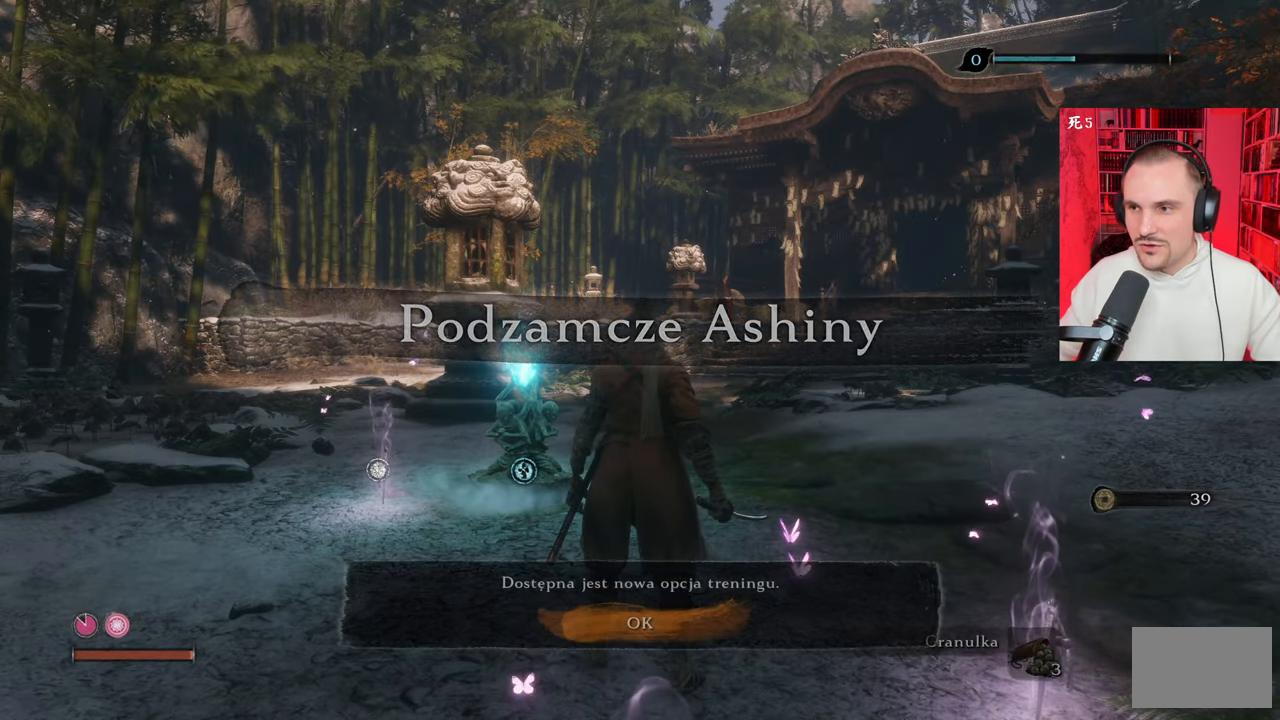
Gameplay with keyboard and mouse; each line is a JSON object with the keys and mouse buttons held at the frame after it. "events" lists presses ("down") and releases ("up") of "1", "2", "3", "4", "5", "a", "alt", "c", "caps_lock", "ctrl", "d", "e", "f", "g", "q", "r", "s", "shift", "space", "t", "tab", "v", "w", "x", "z", "mouse_left", "mouse_wheel" and "mouse_right" between this image and that frame as [ms after this image, input, new state], when the widget could be followed in between. "mouse_left", "mouse_wheel", "mouse_right" = the "left", "wheel", "right" buttons of the "mouse" list. No other keys are recorded. "wheel" means that the mouse wheel is clicked or scrolled. Not read: mouse_move.
{"keys": ["w"], "mouse": [], "events": [[83, "w", "down"]]}
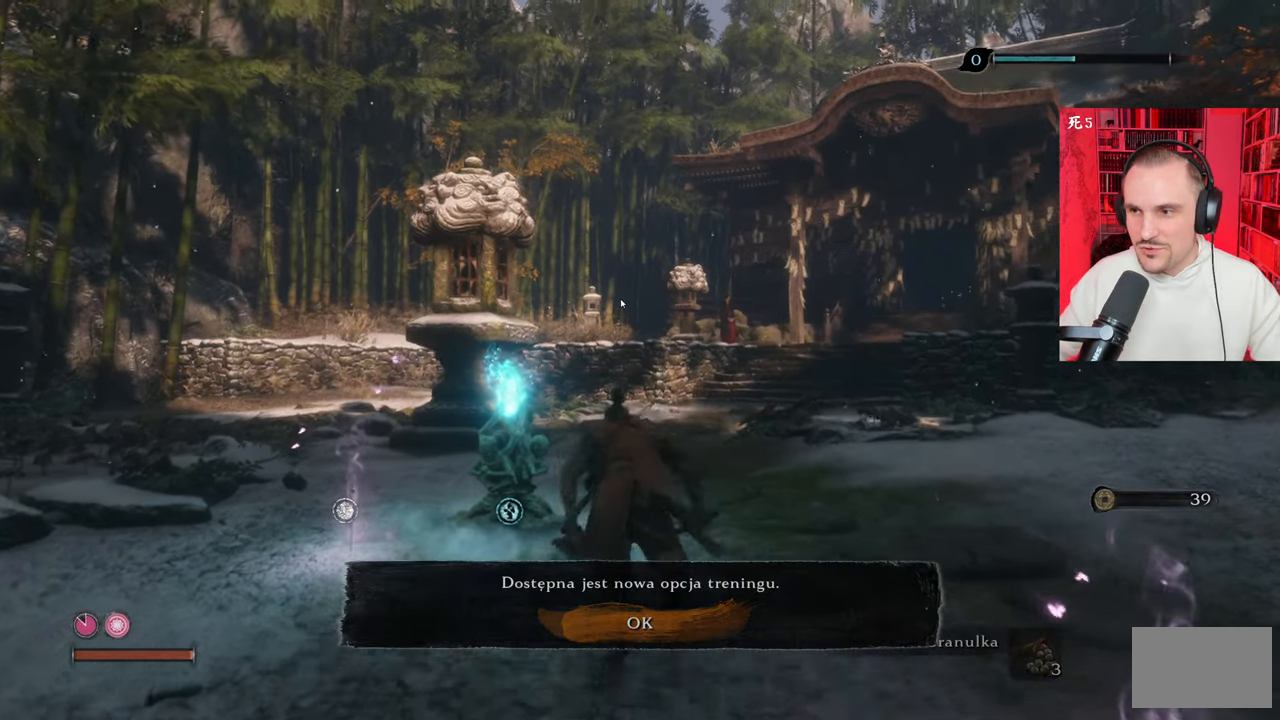
{"keys": ["w"], "mouse": [], "events": []}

..............................

Write out all the material above exactly, with no image carried over.

* [WRITTEN ANSWER]:
Gameplay with keyboard and mouse; each line is a JSON object with the keys and mouse buttons held at the frame after it. "events" lists presses ("down") and releases ("up") of "1", "2", "3", "4", "5", "a", "alt", "c", "caps_lock", "ctrl", "d", "e", "f", "g", "q", "r", "s", "shift", "space", "t", "tab", "v", "w", "x", "z", "mouse_left", "mouse_wheel" and "mouse_right" between this image and that frame as [ms after this image, input, new state], when the widget could be followed in between. "mouse_left", "mouse_wheel", "mouse_right" = the "left", "wheel", "right" buttons of the "mouse" list. No other keys are recorded. "wheel" means that the mouse wheel is clicked or scrolled. Not read: mouse_move.
{"keys": ["w"], "mouse": [], "events": [[83, "w", "down"]]}
{"keys": ["w"], "mouse": [], "events": []}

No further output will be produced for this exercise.